Document Permitting Proselytizing Withdrawn
By Alan Cooperman
The Air Force, facing a lawsuit over alleged proselytizing, has withdrawn a document that permitted chaplains to evangelize military personnel who were not affiliated with any faith, Pentagon officials said yesterday.
The document was circulated at the Air Force Chaplain School until eight weeks ago. It was a “code of ethics” for chaplains that included the statement “I will not proselytize from other religious bodies, but I retain the right to evangelize those who are not affiliated.”
The code was written by the National Conference on Ministry to the Armed Forces (NCMAF), a private association of religious bodies that provide chaplains to the military. It was never an official directive of the Defense Department, but the fact that it was handed out at the chaplains school at Maxwell Air Force Base in Montgomery, Ala., “might have given the impression that it was Air Force policy,” said Rabbi Arnold Resnicoff, a retired Navy chaplain who is a special adviser to the secretary of the Air Force.
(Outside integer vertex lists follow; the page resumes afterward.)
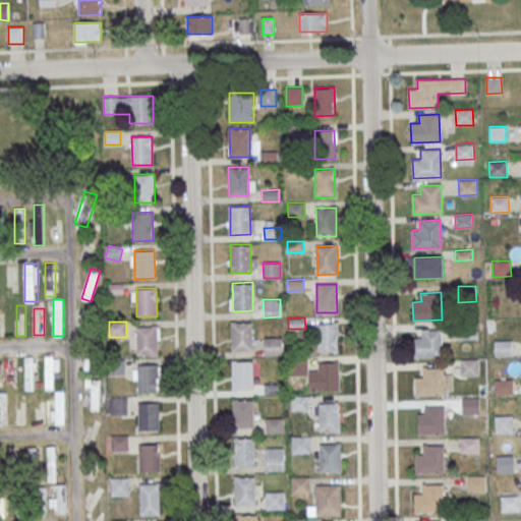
[(251,323),(252,351),(232,351),(231,323),(251,323)]
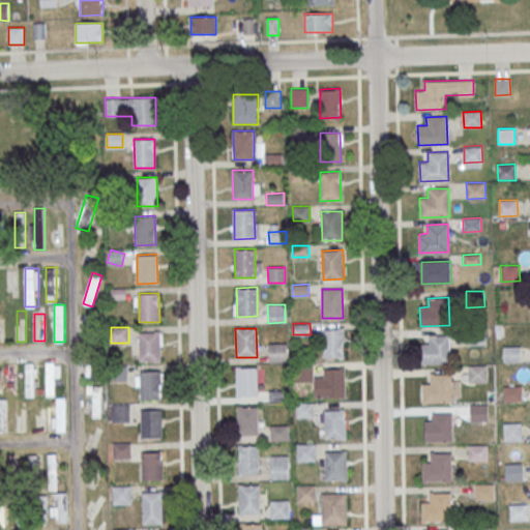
[(344,328),(344,357),(324,357),(323,328),(344,328)]
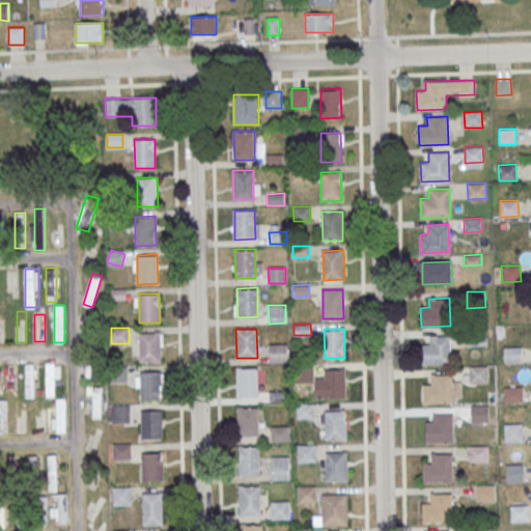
[(468,330),(469,345),(486,345),(486,329),(468,330)]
The Air Force distanced itself from the code of ethics after complaints by Michael L. “Mikey” Weinstein, a 1977 Air Force Academy graduate who has accused the academy’s current leaders of fostering pressure on cadets to convert to…
Last week, Weinstein filed suit in federal court in New Mexico, alleging “severe, systemic and pervasive” religious discrimination in the Air Force. Among other evidence, the suit cited a July 12 New York Times article that quoted Brig. Gen. Cecil R. Richardson, the Air Force’s deputy chief of chaplains, as saying: “We will not proselytize, but we reserve the right to evangelize the unchurched.”
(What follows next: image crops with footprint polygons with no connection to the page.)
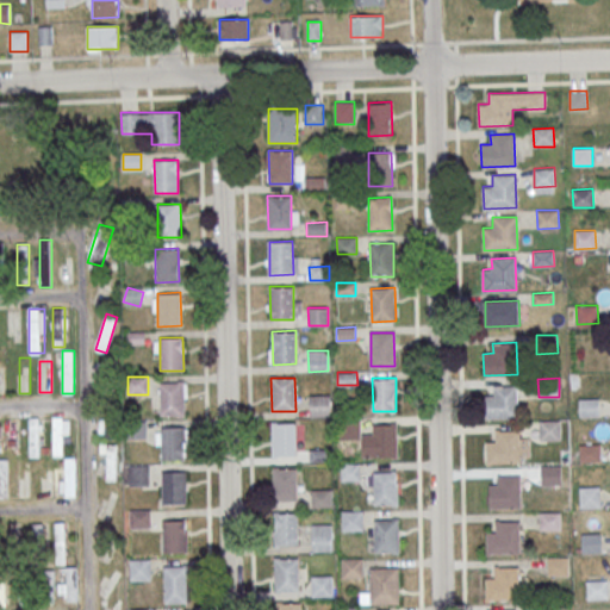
[(184,381),(184,415),(161,416),(160,383),(184,381)]
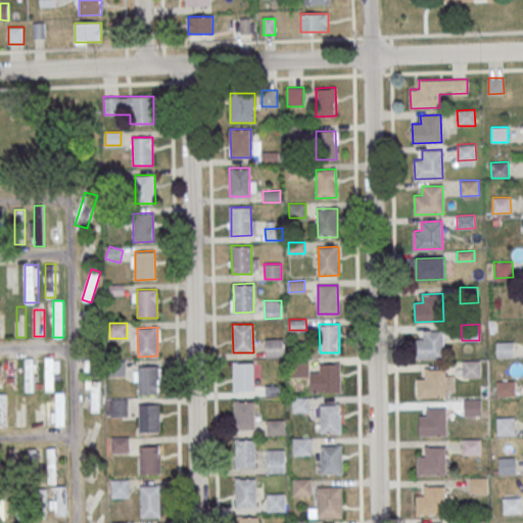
[(444,330),(445,358),(417,359),(416,339),(424,339),(424,331),(444,330)]
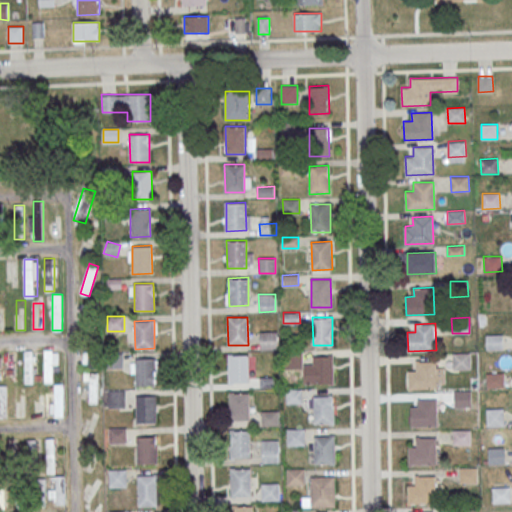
[(260,332),(277,331),(277,349),(261,349),(260,332)]
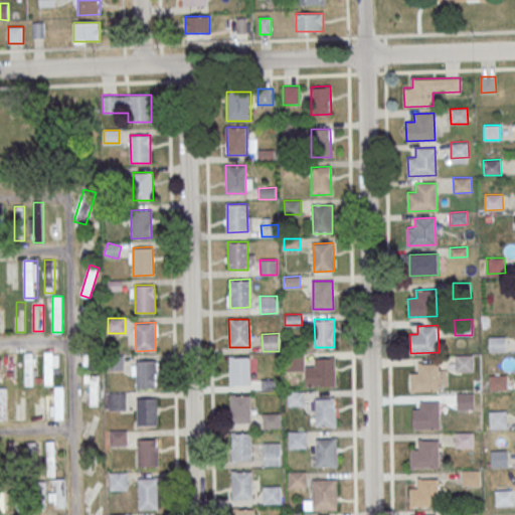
[(84,336),(84,368),(98,368),(98,336),(84,336)]
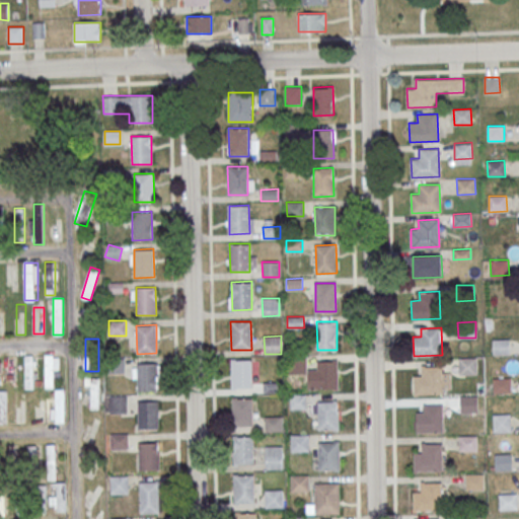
[(492,339),(492,355),(510,354),(509,339),(492,339)]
Weinstein said yesterday that before filing the lawsuit, he asked senior Air Force officials to explain whether Richardson was speaking for the service.
“They say the bad guys we’re fighting, the jihadists, represent a theocratic, fascistic movement,” Weinstein said. “If the United States Air Force, probably the most technologically lethal organization ever assembled by man, has a policy of evangelizing ‘the unchurched,’ you tell me how that makes us look.”
Mary L. Walker, the Air Force’s general counsel, responded to Weinstein in an Oct. 5 letter. “There is no existing Air Force policy endorsing ‘proselytizing’ or ‘evangelizing’ ‘the unchurched.’ An earlier Chaplain Service document that might have been understood to represent such a policy statement was withdrawn from use by the Chaplain Service beginning on August 10,” she wrote.
Because of the Columbus Day holiday, Walker could not be reached to comment yesterday. An Air Force official said her letter was referring both to the NCMAF code of ethics and to a draft version of a possible Air Force code of ethics that was withdrawn at the same time.
The Air Force has new guidelines on religious tolerance that discourage public prayers on all but rare occasions. They do not ban evangelizing but say chaplains “must be as sensitive to those who do not welcome offerings of faith as they are generous in sharing their faith with those who do.”
Weinstein called the guidelines insufficient, but evangelical Christian groups attacked them as overly restrictive. “Mikey Weinstein might not like it, but it is the job of an evangelical Christian chaplain to evangelize,” said Tom Minnery, vice president of public policy for the Colorado-based Focus on the Family. “It’s protected by the First Amendment’s guarantee of free exercise of religion.”
Resnicoff said the “amazing, positive thing that people are missing” about the NCMAF code of ethics is that “even the most evangelical chaplains are agreeing not to try to change the religion of a Jew, a Muslim, a Hindu — anyone who has a religious faith.”